Monday, November 09, 2009

American Stories: Paintings of Everyday Life

Metropolitan Museum of of Art
New York, New York

American Stories: Paintings of Everyday Life, 1765–1915

"Between the American Revolution and World War I, a group of British colonies became states, the frontier pushed westward to span the continent, a rural and agricultural society became urban and industrial, and the United States—reunified after the Civil War under an increasingly powerful federal government—emerged as a leading participant in world affairs. Throughout this complicated, transformative period, artists recorded American life as it changed around them. Many of the nation's most celebrated painters—John Singleton Copley, Charles Willson Peale, William Sidney Mount, George Caleb Bingham, Winslow Homer, Thomas Eakins, John Singer Sargent, Mary Cassatt, William Merritt Chase, John Sloan, and George Bellows—along with their lesser-known colleagues captured the temperament of their respective eras, defining the character of Americans as individuals, citizens, and members of ever-widening communities.
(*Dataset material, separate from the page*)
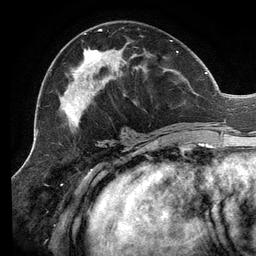
Breast MRI (dynamic contrast-enhanced), one axial slice. Slice 59 of 134 in the series (ordered by position). Cropped to one breast. Dynamic contrast-enhanced series, time point 2 of 6 at this slice position (early post-contrast). 3 T. TE 2.7 ms, TR 6.5 ms. 1.2 mm slice thickness. 256 × 256 image matrix, field of view 200 × 200 mm. Female patient.
Annotated regions visible in this slice (semi-automatic segmentation, software-assisted and operator-edited):
- enhancing-tissue mask used for the functional tumour volume (all voxels passing the contrast-enhancement thresholds inside the analysis volume; usually the tumour): box from (x=50, y=29) to (x=207, y=132) px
"American Stories: Paintings of Everyday Life, 1765–1915" presents tales artists told about their times and examines how their accounts reflect shifting professional standards, opportunities for study, foreign prototypes, venues for display, and viewers' expectations. Excluding images based on history, myth, or literature, the exhibition emphasizes instead those derived from artists' firsthand observation, documentation, and interaction with clients. These paintings are analogous to original—not adapted—screenplays. Recurring themes such as childhood, marriage, family, and community; the notion of citizenship; attitudes toward race; the frontier as reality and myth; and the process and meaning of making art illuminate the evolution of American artists' approach to narrative."

Through January 24, 2010

[Text and graphic from museum website. Caption: "Thomas Anshutz (American, 1851–1912). "The Ironworkers' Noontime, 1880." Oil on canvas; 17 x 23 7/8 in. Fine Arts Museums of San Francisco, Gift of Mr. and Mrs. John D. Rockefeller 3rd.
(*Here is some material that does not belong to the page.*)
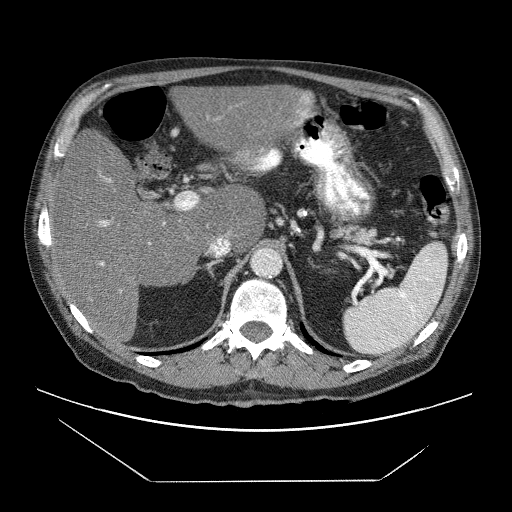
Contrast-enhanced abdominal CT (liver protocol), one axial slice; slice 38 of 83 in the series (ordered by position); reconstruction kernel STANDARD; 120 kVp; soft-tissue window (W 400 / L 40 HU); 512 × 512 image matrix, field of view 420 × 420 mm. Case-level facts recorded for this patient, not image findings: diagnosis: hepatocellular carcinoma (patient treated with transarterial chemoembolisation; whether this scan precedes or follows treatment is not stated here); TNM stage (as recorded): Stage-IVB; Child-Pugh class: B; tumour differentiation: poorly differentiated; tumour nodularity: uninodular.
Outlined on this slice (semi-automatic segmentation, software-assisted and operator-edited):
- liver parenchyma outside the tumour (the mass and vessels are separate outlines, so this box may not span the whole liver): box from (x=50, y=84) to (x=312, y=342) px
- portal vein: (x=99, y=95)–(x=310, y=266)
During one of his annual trips to Wheeling, West Virginia, where he had spent his teens, Anshutz sketched workers taking a break in the yard of a nail factory, the sort of dreary industrial setting from which most painters averted their eyes. He then painted the men frozen in classical poses derived from life-drawing instruction, which he had received as Thomas Eakins's student at the Pennsylvania Academy. The painting's subtle narrative has invited multiple interpretations. For example, in 1884 Procter & Gamble quoted the image in an advertisement for Ivory Soap by adding washtubs to the foreground. Other commentators have read in it a message of labor's toll upon the men or a celebration of relations between workers and employers. Recent scholars have considered it a nostalgic account of skilled laborers in the face of impersonal factory production and an emblem of rugged masculinity in the face of feminized late-nineteenth-century American culture." Cross-posted to Signal Fire.]